Die Fraunhofer-Gesellschaft, die derzeit den Vorsitz der großen Wissenschaftsorganisation innehat, bestätigt, dass derzeit evaluiert wird, wo überall Abhängigkeiten von Datensätzen und -banken in den USA bestehen. Das könnten viele sein. Behörden, Firmen und Bürger machten sich bisher wenig Gedanken über die Gefahren, die eine Speicherung der eigenen Daten etwa in Clouds oder Datenzentren in den USA mit sich bringt. Für Wissenschaftler, die oft grenzüberschreitend an Projekten arbeiten, tritt dieses Problem verschärft auf. "Projekte, die bei der US-Regierung nicht im Fokus stehen oder unerwünscht sind, könnten künftig keine Finanzierung mehr erhalten und dann auch entsprechende Datenbanken ihren Betrieb einstellen müssen", warnte auch Susanne Dehmel, Mitglied der Bitkom-Geschäftsleitung, gegenüber Reuters.
Ein Beispiel ist die Klimaforschung, die - wie die Erforschung von Pandemien - zwangsläufig international organisiert sein muss. "Bis jetzt waren natürlich unsere Kollegen in den USA immer ganz massiv daran beteiligt, Daten mit uns zu erheben, gemeinsam auf Schiffen, gemeinsam auf Expeditionen, gemeinsam an Forschungsprojekten zu arbeiten. Und jetzt werden diese Daten, die eben dann in den USA gespeichert wurden, eben zum Teil nicht mehr verfügbar sein", sagte Frank Oliver Glöckner, Chef des Forschungsdatenarchivs PANGAEA am AWI, am Donnerstag dem Sender Radio eins.
Das hat direkte Konsequenzen: Denn die Daten der Wetter- und Ozeanografie-Behörde der USA helfen weltweit, Tornados oder Hurrikane besser zu verstehen. Ohne solche Daten verlieren Frühwarnsysteme oder Küstenschutzmaßnahmen an Präzision.
Deshalb werden nun Sicherungskopien besonders gefährdeter US-Datenbestände erstellt, wo dies möglich ist - durchaus auch auf Wunsch der US-Partner.
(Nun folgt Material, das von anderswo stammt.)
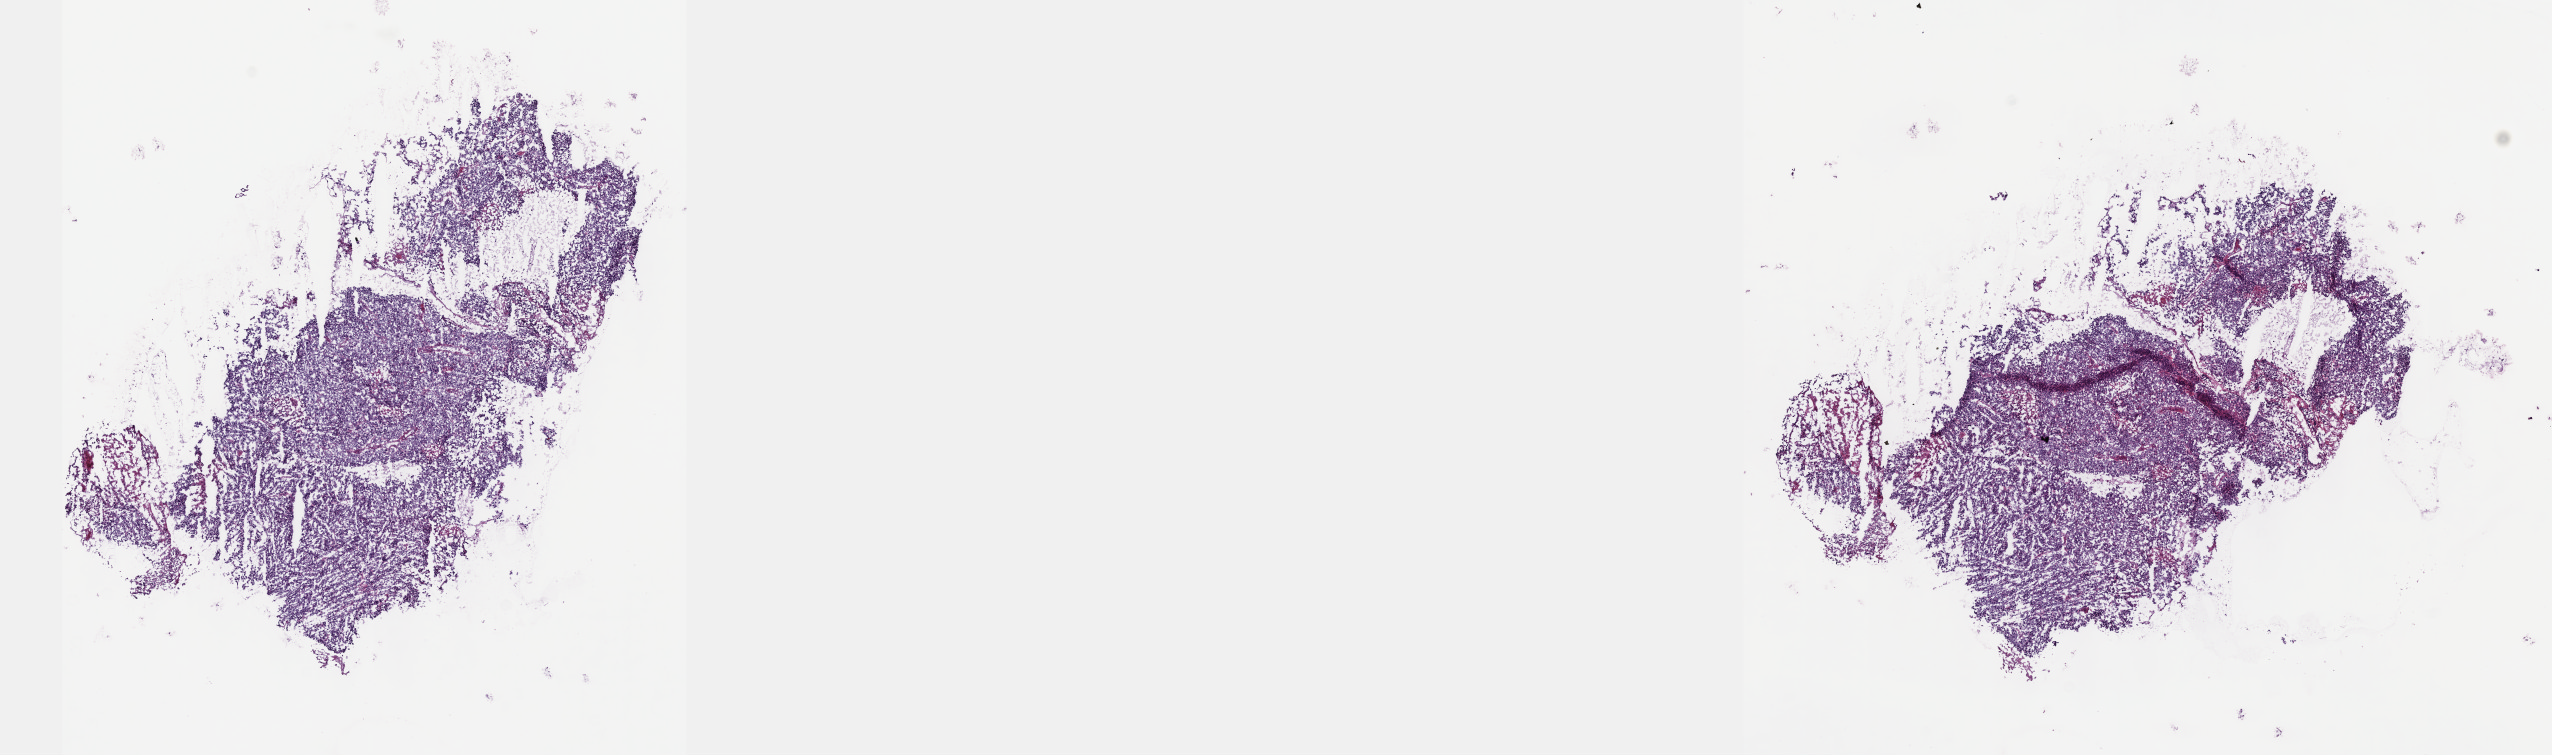
Whole-slide histology image, Hematoxylin and eosin (H&E) stained, whole scanned area (about 20.6 x 6.1 mm, from a 40x scan) shown as a low-resolution overview. Frozen section from the top of the tissue portion. Primary tumour sample from the cervix. Female, age 79 years at initial diagnosis. Histologic grade: G3 (poorly differentiated). Slide review estimates, as recorded: tumour cells 80%, tumour nuclei 80%, normal cells 0%, stromal cells 15%, necrosis 5%. Infiltration values recorded for this section: lymphocyte infiltration 5%, monocyte infiltration 0%, neutrophil infiltration 5%.
Diagnosis: Squamous cell carcinoma, NOS (cervix uteri). FIGO stage: IIIB.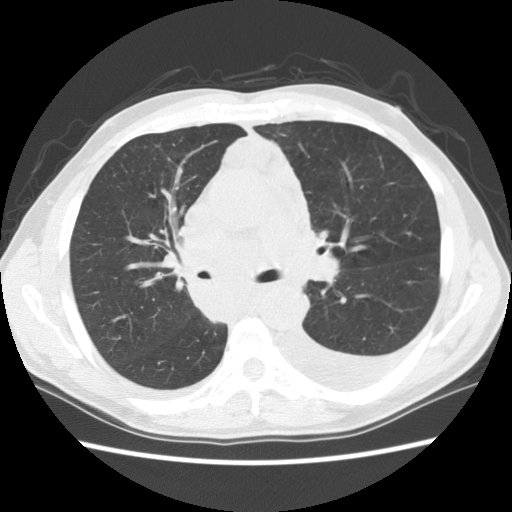
Chest CT (low-dose screening protocol), one axial image. First (baseline) screen. Lung window (W 1500 / L -600 HU). 2.5 mm slice thickness. Slice 46 of 135 in the series. 512 × 512 image matrix. Male participant, aged 60 years at enrolment. Current smoker at enrolment.
• Lesion marked by an expert reader, bounding box [x1, y1, x2, y2] px = [177, 237, 294, 327].
• No non-calcified nodule or mass ≥4 mm was recorded by the screening reader at this exam.
• Participant outcome: lung cancer diagnosed 12 days after this screen — squamous cell carcinoma, NOS, carina, poorly differentiated (G3), stage IV (AJCC 6th edition).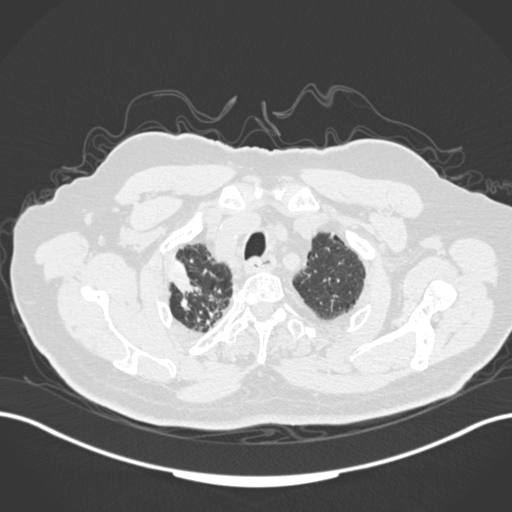
Chest CT, one axial slice; position 151 of 205 along the scan axis; reconstruction kernel B30f; 120 kVp; lung window (W 1500 / L -600 HU); 1 mm slice thickness; 512 × 512 image matrix. Male patient, age 72 years. From the clinical record (not read from this slice): clinical TNM (as recorded): T1a N0 M0.
Outlined on this slice (bounding box drawn by a radiologist):
- lung tumour (recorded histology: squamous cell carcinoma): bounding box <168,253,205,313> (left, top, right, bottom; pixels)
So koordinierten die Helmholtz-Zentren für Umweltforschung (UFZ), Ozeanforschung (GEOMAR), Geoforschung (GFZ), Polar- und Meeresforschung (AWI) sowie das Deutsche Klimarechenzentrum nach MDR-Informationen die Speicherung im Umfang von mehreren Hundert Terabyte Daten. Die Frage ist, ob die Daten aber auch weiter nutzbar sind, weil auch die für die Auswertung nötigen Programme in den USA vorhanden sind, wo bisher viel mehr Geld und technische Lösungen zur Verfügung standen. Nun rächt sich, dass Deutschland und die EU sich jahrzehntelang trotz Warnungen auf die Digitalmacht USA verlassen hatten statt die Speicherung von Daten in Europa vorzuschreiben und mehr eigene Software-Lösungen zu entwickeln. Letztlich habe man jahrzehntelang gedacht, dass eine möglichst große Vernetzung Sicherheit schaffe, sagte AWI-Datenexperte Glöckner. Man habe die Kosten etwa einer doppelten Speicherung der Daten gescheut.
Damit dürfte es nun vorbei sei. Der MDR zitiert Katrin Böhning-Gaese, wissenschaftliche Geschäftsführerin des Helmholtz-Zentrum für Umweltforschung (UFZ) in Leipzig mit der Aussage, dass die US-Umweltbehörde Environmental Protection Agency (EPA) sogar angefragt habe, ob europäische Partner Datenbanken zur toxikologischen Bewertung von Chemikalien übernehmen könnten.